Your objective
Output only the lines below that start at the line containing "G04 APERTURE END LIST*" and end at the line containing "X122783600Y-78536800D03*", with both ends kept.

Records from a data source
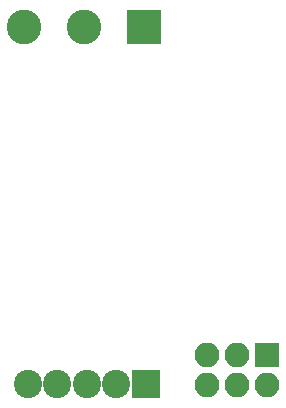
<source format=gbr>
G04 #@! TF.FileFunction,Soldermask,Bot*
%FSLAX46Y46*%
G04 Gerber Fmt 4.6, Leading zero omitted, Abs format (unit mm)*
G04 Created by KiCad (PCBNEW 4.0.2-stable) date 2018-11-15 20:30:23*
%MOMM*%
G01*
G04 APERTURE LIST*
%ADD10C,0.100000*%
%ADD11R,2.400000X2.400000*%
%ADD12C,2.400000*%
%ADD13R,2.100000X2.100000*%
%ADD14O,2.100000X2.100000*%
%ADD15R,2.940000X2.940000*%
%ADD16C,2.940000*%
G04 APERTURE END LIST*
D10*
D11*
X115125500Y-80987900D03*
D12*
X112605500Y-80987900D03*
X110105500Y-80987900D03*
X107605500Y-80987900D03*
X105105500Y-80987900D03*
D13*
X125323600Y-78536800D03*
D14*
X125323600Y-81076800D03*
X122783600Y-78536800D03*
X122783600Y-81076800D03*
X120243600Y-78536800D03*
X120243600Y-81076800D03*
D15*
X114960400Y-50749200D03*
D16*
X109880400Y-50749200D03*
X104800400Y-50749200D03*
M02*

</source>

Solution to this task
G04 APERTURE END LIST*
D10*
D11*
X115125500Y-80987900D03*
D12*
X112605500Y-80987900D03*
X110105500Y-80987900D03*
X107605500Y-80987900D03*
X105105500Y-80987900D03*
D13*
X125323600Y-78536800D03*
D14*
X125323600Y-81076800D03*
X122783600Y-78536800D03*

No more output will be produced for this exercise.